Unlike the shoe, I did learn several lessons from the beer mug. The first lesson I learned is that you should never throw objects out of anger. I would like to say that I haven’t thrown anything in anger since, but it would be a flat out lie. However, since that day I have never thrown an object at another human being in anger, and I NEVER will. The second lesson I learned is probably the most valuable lesson that anyone can ever learn. That lesson is: “No matter how bad it hurts when someone you love hurts you, it never hurts as bad as it does when you hurt someone that you love.”
You may have noticed that earlier I had underlined the word “physical” when talking about throwing things. I have learned not to throw physical objects. However, I still struggle with throwing things in anger. Often times when I am angry, I find myself throwing tantrums, fits, pity parties, stones within my glass house, and the baby out with the bath water. Over the years, I have grown to realize that these things can be just as destructive as shoes or beer mugs. I hope some day that I will possess the wisdom and self-control that is required to avoid doing these things. ONLY THEN will I be able to call myself a Man.
Now, I have covered a lot of serious ground in this post, and I do not want to detract from the severity and sincerity of what I have written. However, at the beginning, I promised to tell you of some things that I AM good at throwing (other than tantrums, fits, etc.).
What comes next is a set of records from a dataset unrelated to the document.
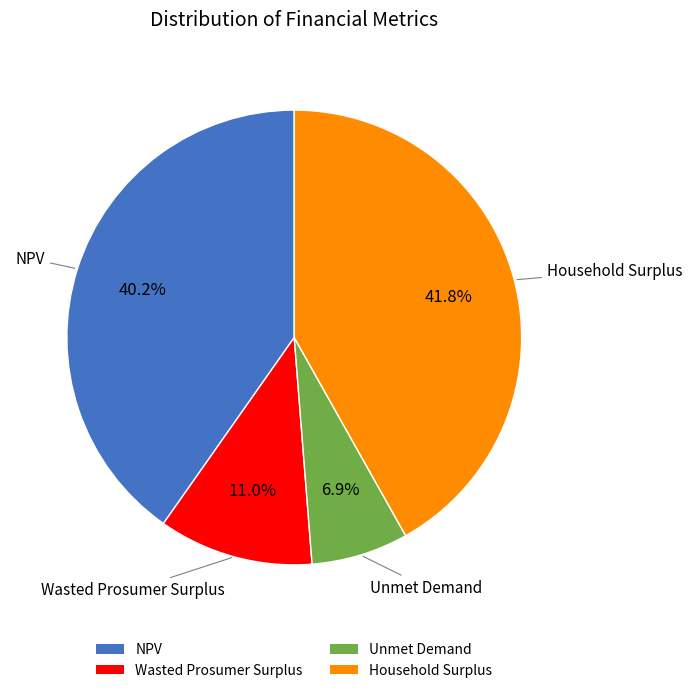

Do NPV and Wasted Prosumer Surplus together represent more than half of the pie?

Yes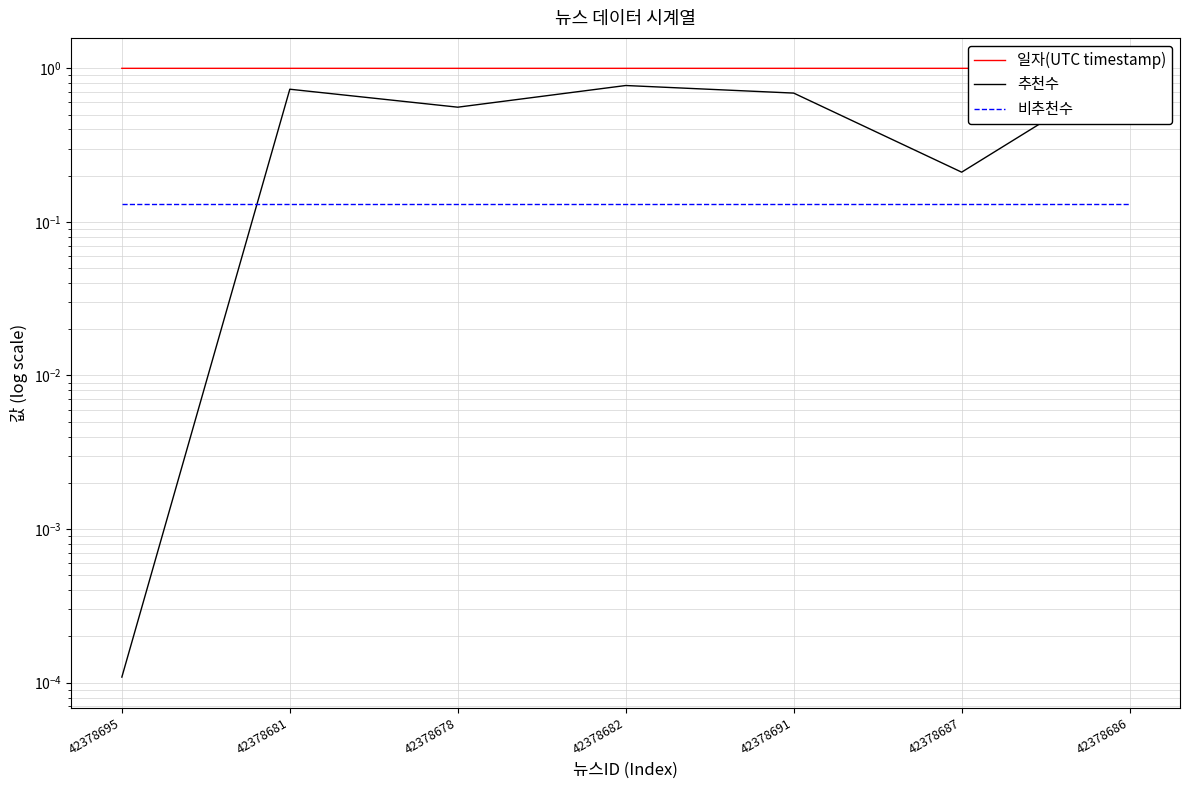

How many data points does each series have?

7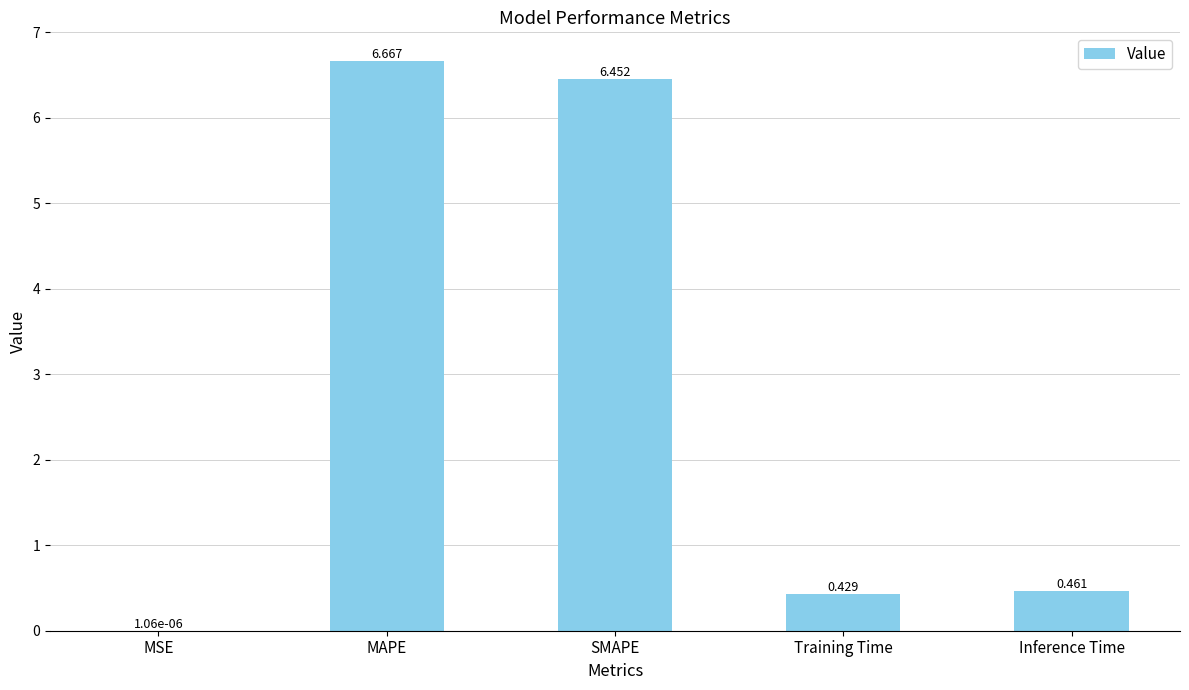

Between MSE and Training Time, which is larger?

Training Time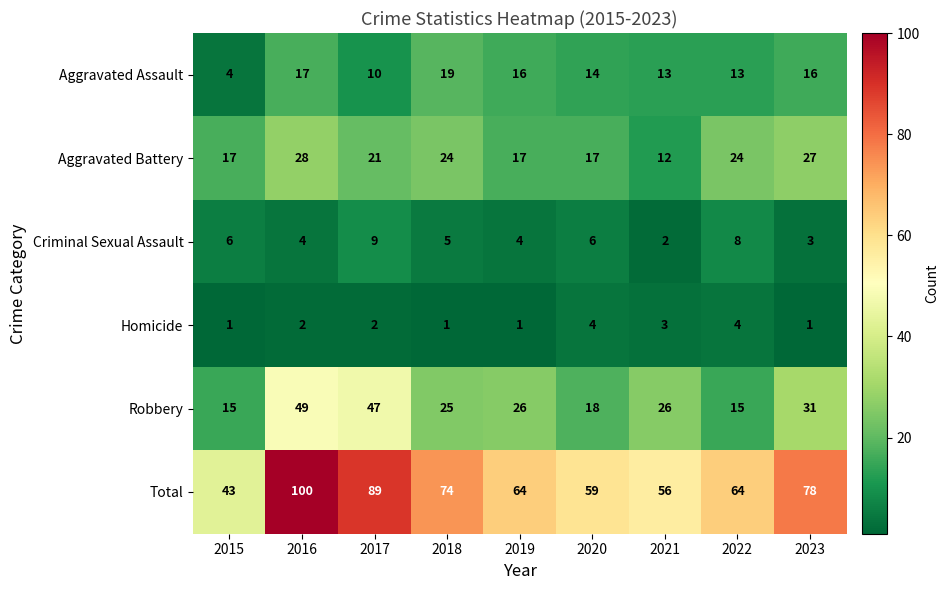

What is the greatest value displayed?

100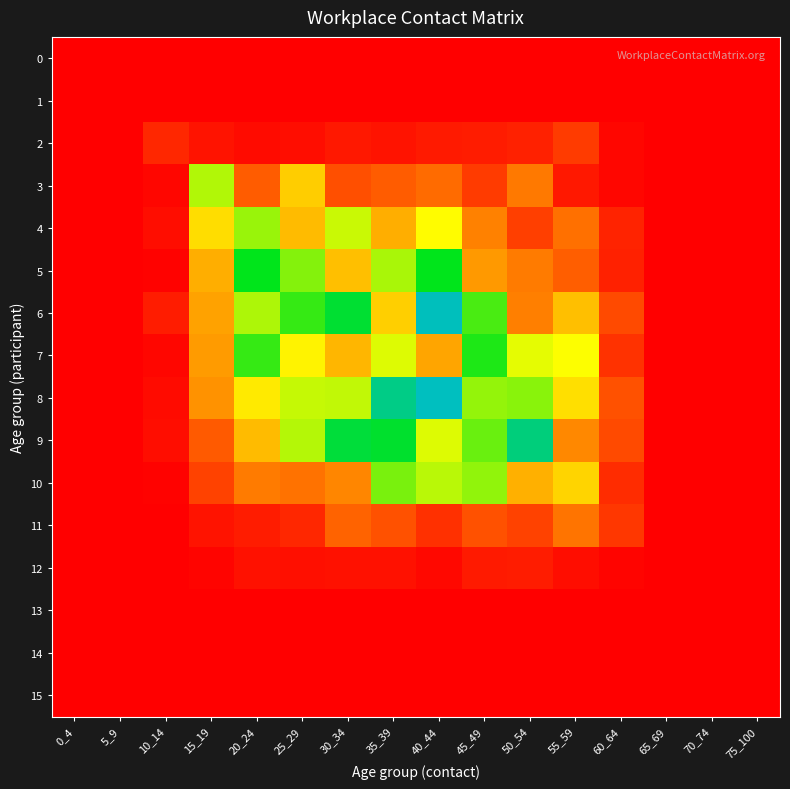

What is the difference between the highest and lowest values at 15_19?

0.9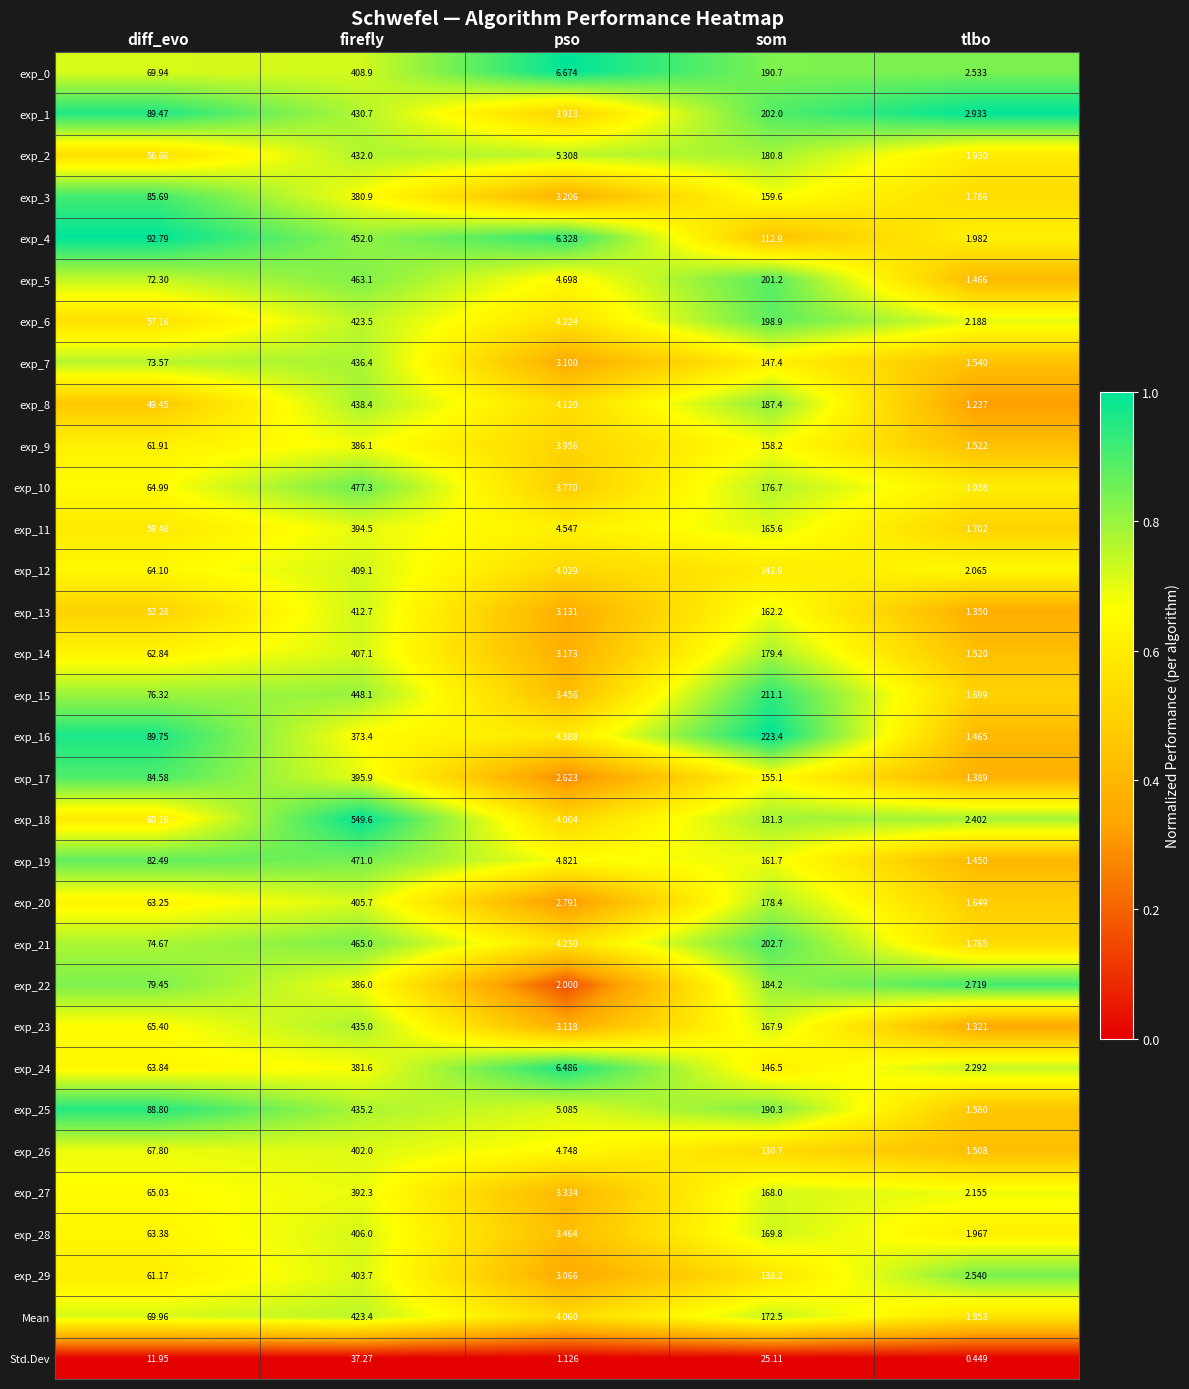

Rank the categories by exp_22 value from lowest to highest.

pso, tlbo, diff_evo, som, firefly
So, here you go…
The list of things that the 2×4 at Snake Park did not prevent me from throwing well:
- Darts (I’m a pretty good dart thrower)
- My hat (I’ve got really good aim with it)
- My car keys (Maybe some day I’ll tell you the story about the squirrel)
- Napkins into trash cans (My friends at O’s might disagree, but I hit about 75% of the time)
- Caution into the Wind (Sometimes this is just liberating and necessary and can be really good for me)
- My back out (Throwing my back out isn’t GOOD, but I’m apparently GOOD at it)
What kind of things do you throw in anger?